Dari mulai mengadakan salat Dhuha berjamaah, tadarus Al-quran ketika akan mengawalli pelajaran, serta Buka bersama yang teringkas dalam kegiatan pondok Ramadhan di Sekolahan. Lembaga dengan Tingkatan Lebih tinggi berbasis agama akan memberlakukan mengaji Kitab Kuning baik dilaksanakan sebelum pelajaran atau seusai pelajaran berakhir. Hal inilah yang dapat menjadi nilai tambah bagi siswa siswi yang tidak berdomisili di pondok, sebab mereka mampu mengaji serta mengkaji kitab yang terbilang klasik tersebut. Di lembaga lain yang tidak berbasis keagamaan, meskipun tidak mengadakan pengajian kitab kuning namun mereka memberlakukan tadarus bagi Peserta Didiknya.

Masyarakat Dan Perekonomian

Mencari keberkahan tidak sekedar melalui ibadah namun dapat dengan cara lain. Nampaknya hal ini yang telah tertanam lama di benak Masyarakat sekitar Cukir Tebuireng.

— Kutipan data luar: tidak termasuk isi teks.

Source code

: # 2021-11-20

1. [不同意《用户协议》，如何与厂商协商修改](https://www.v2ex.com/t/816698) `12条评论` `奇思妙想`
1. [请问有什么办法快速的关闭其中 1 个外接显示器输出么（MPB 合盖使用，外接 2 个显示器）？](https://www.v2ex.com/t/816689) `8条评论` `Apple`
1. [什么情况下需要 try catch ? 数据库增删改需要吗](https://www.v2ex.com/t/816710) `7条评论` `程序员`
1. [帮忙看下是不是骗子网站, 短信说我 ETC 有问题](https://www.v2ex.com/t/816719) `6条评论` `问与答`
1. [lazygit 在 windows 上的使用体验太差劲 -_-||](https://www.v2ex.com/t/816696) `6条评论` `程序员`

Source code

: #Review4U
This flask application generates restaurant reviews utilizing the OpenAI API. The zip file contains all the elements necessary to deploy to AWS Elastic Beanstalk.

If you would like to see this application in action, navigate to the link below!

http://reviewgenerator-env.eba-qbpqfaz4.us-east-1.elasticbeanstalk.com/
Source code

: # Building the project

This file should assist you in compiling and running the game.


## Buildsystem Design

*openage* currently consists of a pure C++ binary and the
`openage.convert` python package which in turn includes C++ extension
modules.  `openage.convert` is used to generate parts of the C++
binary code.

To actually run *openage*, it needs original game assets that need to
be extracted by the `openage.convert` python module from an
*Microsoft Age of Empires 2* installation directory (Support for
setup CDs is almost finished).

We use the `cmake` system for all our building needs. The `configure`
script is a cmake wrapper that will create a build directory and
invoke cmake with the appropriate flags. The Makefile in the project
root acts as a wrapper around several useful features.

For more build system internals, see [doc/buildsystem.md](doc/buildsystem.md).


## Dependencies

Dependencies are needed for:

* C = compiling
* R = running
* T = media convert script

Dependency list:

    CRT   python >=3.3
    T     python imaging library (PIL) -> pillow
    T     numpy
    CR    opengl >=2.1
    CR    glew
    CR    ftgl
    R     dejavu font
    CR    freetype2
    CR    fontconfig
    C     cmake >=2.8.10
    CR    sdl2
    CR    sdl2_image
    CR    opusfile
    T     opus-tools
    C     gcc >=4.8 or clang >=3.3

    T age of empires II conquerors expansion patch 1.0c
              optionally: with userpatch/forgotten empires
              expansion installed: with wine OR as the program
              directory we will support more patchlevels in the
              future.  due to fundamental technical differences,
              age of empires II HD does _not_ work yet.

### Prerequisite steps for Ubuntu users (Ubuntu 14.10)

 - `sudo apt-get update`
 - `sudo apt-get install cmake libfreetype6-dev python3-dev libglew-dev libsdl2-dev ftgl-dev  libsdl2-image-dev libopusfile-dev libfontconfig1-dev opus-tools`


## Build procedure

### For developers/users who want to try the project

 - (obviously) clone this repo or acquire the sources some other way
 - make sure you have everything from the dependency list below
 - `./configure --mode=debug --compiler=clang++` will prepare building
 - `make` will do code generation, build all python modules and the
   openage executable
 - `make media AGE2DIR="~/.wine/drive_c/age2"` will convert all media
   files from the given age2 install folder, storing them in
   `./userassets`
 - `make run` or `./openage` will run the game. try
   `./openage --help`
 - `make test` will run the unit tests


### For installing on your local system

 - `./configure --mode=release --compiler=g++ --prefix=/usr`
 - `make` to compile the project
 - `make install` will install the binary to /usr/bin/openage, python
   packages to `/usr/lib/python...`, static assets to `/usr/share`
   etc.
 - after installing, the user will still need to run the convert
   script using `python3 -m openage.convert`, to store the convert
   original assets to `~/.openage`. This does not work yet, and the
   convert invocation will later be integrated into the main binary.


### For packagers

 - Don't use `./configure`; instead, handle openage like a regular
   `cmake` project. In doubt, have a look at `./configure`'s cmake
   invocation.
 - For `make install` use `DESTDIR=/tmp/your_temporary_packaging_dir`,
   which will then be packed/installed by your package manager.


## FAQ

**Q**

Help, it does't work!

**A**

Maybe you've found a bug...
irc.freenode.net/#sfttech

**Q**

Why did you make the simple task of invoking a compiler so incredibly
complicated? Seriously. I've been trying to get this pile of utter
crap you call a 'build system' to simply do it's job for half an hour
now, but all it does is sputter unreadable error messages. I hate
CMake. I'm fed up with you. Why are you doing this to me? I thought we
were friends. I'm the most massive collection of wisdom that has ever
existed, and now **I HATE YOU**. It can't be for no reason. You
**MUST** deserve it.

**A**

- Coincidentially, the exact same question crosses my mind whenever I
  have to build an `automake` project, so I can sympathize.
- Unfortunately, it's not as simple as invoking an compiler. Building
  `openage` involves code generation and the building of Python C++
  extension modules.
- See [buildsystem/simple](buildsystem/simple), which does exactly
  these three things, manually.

Jajaran meja sepanjang jalan Raya berbaris rapi sejak pukul 14.00 hingga Adzan berkumandang itu menyajikan menu Ta’jil serta buka puasa yang menggoda. Pasar dadakan yang muncul setiap bulan Ramadhan selain bermanfaat bagi warga lain juga bermanfaat bagi santri. Mereka dapat memilih menu yang berbeda dari menu berbuka yang tersedia di Jasa Boga (JaBo) Pondok sesuai kehendaknya.Hal ini selain dapat menambah penghasilan masyarakat juga dapat memperkuat hubungan sosial antara santri dan masyarakat.

Hemat penulis, semoga Ramadhan kali ini berujung pada pada satu titik yaitu kemenangan. Kemenangan Mukmin dalam melawan hawa nafsu kala berpuasa, menekan egositas, keserakahan serta ketidakjujuran.Allah berfirman dalam Kalamnya QS. Al-Ashr yang menyatakan bahwa manusia mengalami kerugian kecuali orang-orang yang beriman, beramal saleh, berwasiat dalam kebenaran dan kesabaran.